The Significance of World Environment Day
The Living Planet Report (LPR), brought out by WWF annually, reminds us of the damage that we are carrying out to the earth’s ecosystems.
World Environment Day will be celebrated this year on June 5, 2017, as has been the case since 1972 when global citizens organized several thousand events involving clean-up of their neighborhoods, actions against poaching and crimes towards wildlife as well as replanting of forests and preventing deforestation. The theme of World Environment Day 2017 has been chosen as “Connecting People to Nature”, while urging people to go outdoors and to connect with nature, so that they appreciate the beauty and value of the bounty that nature has provided us with. Over 50% of the world’s population now lives in urban areas, and a large body of citizens have no understanding of and familiarity with nature as it existed in its pristine glory. The result, therefore, is that in a world, which is obsessed with greater and greater consumption, there is no understanding of how our actions and patterns of consumption progressively degrade and damage the environment. Human beings appear oblivious of the ecological footprint of our way of life.
Going outdoors to nature and understanding the effects of our actions on clean water, clean air, green cover and healthy soil could possibly create a collective resolve to mount efforts by which the quality of these natural resources can be improved, particularly in a country like India.
The Living Planet Report (LPR), brought out by WWF annually, reminds us of the damage that we are carrying out to the earth’s ecosystems. For instance, the 2016 LPR reveals that the global populations of fish, birds, mammals, amphibians and reptiles declined by 58% between 1970 and 2012. It also warned us that we may be witnessing a two-thirds decline in half a century from 1970 to 2020, unless we act now to reform our food and energy system and meet global commitments for addressing climate change, protecting biodiversity and supporting sustainable development. The WWF assesses that in the aggregate, by 2012 human society had reached a level of exploitation of nature such that we would have required 1.6 Earths in terms of bio-capacity to provide the natural resources and services humanity consumed in that year. Exceeding the Earth’s bio-capacity to such an extent is possible only in the short term. For instance, only for a brief period can we cut trees faster than they mature, harvest more fish than the oceans can replace or emit more carbon into the atmosphere than the forests and oceans can absorb. The consequences of what is termed as “overshoot” through human activities are already clear in the form of habitat and species loss and carbon dioxide in the atmosphere reaching record levels. Before industrialization CO2 in the atmosphere was at a level of 280 parts per million (ppm), but now it is excess of 400 ppm, leading to unacceptable levels of climate change, constituting perhaps the most serious challenge that human society has created for itself and for all living species.
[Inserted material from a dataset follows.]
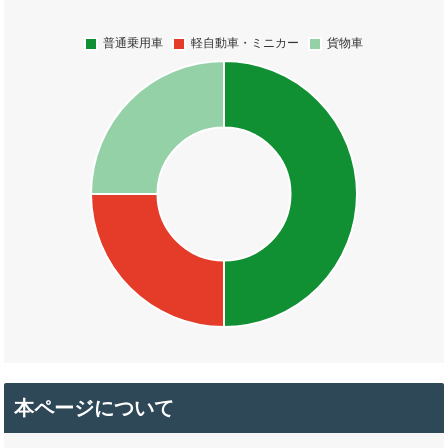
本ページについて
The developed world has been largely successful in improving the state of the local environment by cleaning up air, water and soil, but it has done very little in reducing the emissions of greenhouse gases (GHGs) and thereby discharging its historical responsibility in reducing the risks associated with the impacts of climate change. The Intergovernmental Panel on Climate Change (IPCC) in its Fifth Assessment Report has projected the widespread impacts of climate change, which would range from reduced yields of key agricultural crops, adverse impacts on human health and risks to life and property from an increase in the frequency and intensity of extreme events. The IPCC assessed that it is very likely that heat waves will occur more often and last longer, and that extreme precipitation events will become more intense and frequent in many regions. The ocean will continue to warm and acidify, and global mean sea level to rise. Further, climate change will amplify existing risks and create new risks for natural and human systems. Risks are unevenly distributed and are generally greater for disadvantaged people and communities in countries at all levels of development.
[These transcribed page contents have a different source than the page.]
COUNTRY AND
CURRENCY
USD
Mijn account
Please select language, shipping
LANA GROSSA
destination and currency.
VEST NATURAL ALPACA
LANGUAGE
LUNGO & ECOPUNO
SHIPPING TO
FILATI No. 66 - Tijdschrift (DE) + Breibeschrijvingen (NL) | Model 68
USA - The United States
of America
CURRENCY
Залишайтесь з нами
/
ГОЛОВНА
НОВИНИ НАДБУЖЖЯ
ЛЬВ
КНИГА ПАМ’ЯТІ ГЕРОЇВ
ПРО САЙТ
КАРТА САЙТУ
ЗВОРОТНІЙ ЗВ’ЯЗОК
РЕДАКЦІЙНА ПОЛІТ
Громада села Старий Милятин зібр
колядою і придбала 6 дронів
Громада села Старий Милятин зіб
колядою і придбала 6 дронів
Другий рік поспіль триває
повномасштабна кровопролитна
The Paris agreement on climate change has laid down the goal of limiting average temperature increase to 2 degrees C by the end of the century relative to pre-industrial levels. But the voluntary commitments made by various governments as part of this agreement add up in the aggregate to emission levels which are far above the pathway of GHG concentrations required to ensure adherence to the 2 degree limit. Governments are unlikely to raise their levels of ambition and to commit to higher reduction of GHG emissions unless there is a demand from citizens in each country to take such action. Since the impacts of climate change will leave no part of the globe untouched and since we are all potential victims of climate change impacts, there is today an unprecedented need for action by citizens to deal effectively with the challenge of climate change through a range of actions that reduce our dependence on fossil fuels and harness renewable energy technologies on a large scale, while improving the efficiency of energy use. World Environment Day 2017 should, therefore, become a turning point not only in connecting with nature in a physical sense, but applying our minds to protecting the global commons and reducing the risks from climate change. The youth of the world must take the lead in safeguarding their own future and adopting lifestyles that deviate adequately from the consumerist and wasteful patterns followed prominently in the developed world and mindlessly emulated by developing countries as well. June 5, 2017 must become such a landmark for youth leading us to a sustainable future of human society.